By that I mean, smallness was their preference. Their concept of God had become petty. They saw him merely as the Chief Justice of the Cosmic Supreme Court, author of a million petty ways of doing things; the source of minute rules covering everything from Sabbath behavior and hygiene. They saw him as narrowly partial to his chosen people and disdainful of Samaritans, Syrians, prostitutes, publicans, to "different" people in general. (All of which makes one suspect that this aloof, biased and irritable God was more a reflection of themselves than the original and intimate God of the Bible who walked with Adam in the cool of the evening and dined in triplicate with ancient Abraham outside his shepherd's tent.)

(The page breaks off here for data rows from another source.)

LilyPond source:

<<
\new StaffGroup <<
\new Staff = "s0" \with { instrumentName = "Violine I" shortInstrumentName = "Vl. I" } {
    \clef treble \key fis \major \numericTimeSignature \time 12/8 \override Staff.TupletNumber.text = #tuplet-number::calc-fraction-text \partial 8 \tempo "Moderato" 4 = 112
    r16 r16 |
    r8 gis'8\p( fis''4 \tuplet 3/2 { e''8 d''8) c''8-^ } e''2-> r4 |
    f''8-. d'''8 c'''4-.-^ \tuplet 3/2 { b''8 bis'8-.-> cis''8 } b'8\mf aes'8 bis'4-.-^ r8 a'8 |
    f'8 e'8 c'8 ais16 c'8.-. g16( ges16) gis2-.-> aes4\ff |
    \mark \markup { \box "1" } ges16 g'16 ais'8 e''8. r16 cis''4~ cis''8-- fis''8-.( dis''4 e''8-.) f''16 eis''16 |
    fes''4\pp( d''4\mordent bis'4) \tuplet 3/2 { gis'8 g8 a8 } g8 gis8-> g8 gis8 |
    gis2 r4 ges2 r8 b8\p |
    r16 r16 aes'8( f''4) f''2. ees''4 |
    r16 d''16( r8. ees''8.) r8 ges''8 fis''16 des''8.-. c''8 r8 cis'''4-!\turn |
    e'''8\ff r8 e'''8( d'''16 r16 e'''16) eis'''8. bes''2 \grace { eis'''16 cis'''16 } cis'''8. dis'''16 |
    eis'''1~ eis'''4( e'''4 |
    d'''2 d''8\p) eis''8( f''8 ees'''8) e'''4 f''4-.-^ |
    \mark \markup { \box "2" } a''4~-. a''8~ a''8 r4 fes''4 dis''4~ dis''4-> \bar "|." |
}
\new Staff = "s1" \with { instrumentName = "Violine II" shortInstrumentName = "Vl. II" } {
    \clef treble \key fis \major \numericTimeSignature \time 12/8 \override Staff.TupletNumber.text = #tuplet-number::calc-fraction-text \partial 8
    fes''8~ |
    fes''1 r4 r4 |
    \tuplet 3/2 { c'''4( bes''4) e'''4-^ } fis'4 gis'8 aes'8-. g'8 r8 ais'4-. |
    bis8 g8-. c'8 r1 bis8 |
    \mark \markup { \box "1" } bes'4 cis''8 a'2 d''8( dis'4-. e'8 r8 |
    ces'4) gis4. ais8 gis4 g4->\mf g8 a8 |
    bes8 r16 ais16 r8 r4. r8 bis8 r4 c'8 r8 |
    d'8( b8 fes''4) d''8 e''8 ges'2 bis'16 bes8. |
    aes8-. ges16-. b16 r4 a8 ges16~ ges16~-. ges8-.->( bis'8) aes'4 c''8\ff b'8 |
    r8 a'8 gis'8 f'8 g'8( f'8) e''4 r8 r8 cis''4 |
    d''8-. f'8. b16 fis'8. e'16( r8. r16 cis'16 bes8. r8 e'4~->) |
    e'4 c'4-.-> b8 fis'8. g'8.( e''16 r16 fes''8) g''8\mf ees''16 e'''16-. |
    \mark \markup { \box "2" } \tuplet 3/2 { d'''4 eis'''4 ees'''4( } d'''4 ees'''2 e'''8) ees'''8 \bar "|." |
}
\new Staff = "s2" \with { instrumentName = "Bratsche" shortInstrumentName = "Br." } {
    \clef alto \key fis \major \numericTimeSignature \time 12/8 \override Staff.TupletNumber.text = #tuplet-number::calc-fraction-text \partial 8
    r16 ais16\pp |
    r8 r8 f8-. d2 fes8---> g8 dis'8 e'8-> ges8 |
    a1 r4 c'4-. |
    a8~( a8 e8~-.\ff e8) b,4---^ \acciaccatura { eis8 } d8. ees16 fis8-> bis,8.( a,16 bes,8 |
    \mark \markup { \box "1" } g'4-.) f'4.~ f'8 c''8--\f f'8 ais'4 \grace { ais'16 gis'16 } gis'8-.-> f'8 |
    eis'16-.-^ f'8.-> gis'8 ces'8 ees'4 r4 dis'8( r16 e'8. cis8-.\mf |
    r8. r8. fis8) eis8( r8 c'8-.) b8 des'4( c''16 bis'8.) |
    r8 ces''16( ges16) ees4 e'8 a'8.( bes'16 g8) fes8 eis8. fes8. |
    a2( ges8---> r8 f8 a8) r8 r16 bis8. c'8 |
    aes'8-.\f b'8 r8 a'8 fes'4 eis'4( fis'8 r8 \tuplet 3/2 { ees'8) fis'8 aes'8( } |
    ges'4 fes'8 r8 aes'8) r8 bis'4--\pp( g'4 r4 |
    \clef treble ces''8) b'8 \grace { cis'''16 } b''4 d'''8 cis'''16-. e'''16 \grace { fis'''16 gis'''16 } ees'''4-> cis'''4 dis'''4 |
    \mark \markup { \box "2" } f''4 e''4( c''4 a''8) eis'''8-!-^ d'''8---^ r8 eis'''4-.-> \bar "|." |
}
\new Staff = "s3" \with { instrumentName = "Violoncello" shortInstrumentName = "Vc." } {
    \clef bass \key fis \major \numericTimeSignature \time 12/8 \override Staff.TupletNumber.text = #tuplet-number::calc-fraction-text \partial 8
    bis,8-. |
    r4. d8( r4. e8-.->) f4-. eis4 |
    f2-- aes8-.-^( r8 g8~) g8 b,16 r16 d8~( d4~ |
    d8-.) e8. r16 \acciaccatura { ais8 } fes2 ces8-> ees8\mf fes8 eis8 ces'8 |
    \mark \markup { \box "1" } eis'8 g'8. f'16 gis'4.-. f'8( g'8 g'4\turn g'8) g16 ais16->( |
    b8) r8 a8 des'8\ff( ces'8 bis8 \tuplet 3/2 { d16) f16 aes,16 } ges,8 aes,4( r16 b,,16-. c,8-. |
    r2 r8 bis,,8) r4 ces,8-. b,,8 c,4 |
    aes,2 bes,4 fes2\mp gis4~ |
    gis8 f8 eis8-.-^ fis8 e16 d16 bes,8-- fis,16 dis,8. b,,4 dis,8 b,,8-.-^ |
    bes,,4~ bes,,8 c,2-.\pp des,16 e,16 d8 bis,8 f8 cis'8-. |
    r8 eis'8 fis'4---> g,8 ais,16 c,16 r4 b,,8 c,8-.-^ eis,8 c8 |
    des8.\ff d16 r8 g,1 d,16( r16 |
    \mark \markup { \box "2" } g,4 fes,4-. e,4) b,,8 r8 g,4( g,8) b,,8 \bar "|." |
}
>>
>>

And since Jesus didn't fall within their narrow concept of God and their God's way of doing things, they ultimately wrote him off. Oh yes, when he first came upon the scene valuing people more than rubrics, saying things like the Sabbath was made for people and not people for the Sabbath; when he did not hesitate to dine with a public sinner or to allow himself to be touched by a prostitute; when he began to forgive people's sins as though it were the easiest thing in the world to do, they did become curious and concerned. They sent delegations to size him up, to match him against the standards of the ominous God they worshipped and found him totally out of synch. They couldn't contain him within the old wine skins they had brought along. His responses to their three dimensional questions had a strange, four dimensional ring to them. And so they turned away to continue their tedious search for the answers to life amid the footnotes of their tradition.

And yet there was Jesus in CAPITAL LETTERS, as large as LIFE itself, as large as true God must be: caring, forgiving, healing, uttering parables loaded with grace, ready to lay down his life for everyone and anyone - the incarnation of the only God worth believing in, a Creator of unrelenting understanding and compassion.

You know the old sayings about a person's not being able to see the forest for the trees and never trust a mathematician out of square roots. Therein lies a warning to all of us. Never allow yourself to miss the obvious truth by too much analysis. Our creed is a simple one: God is LOVE and whoever abides in LOVE abides in God and God in him - and her!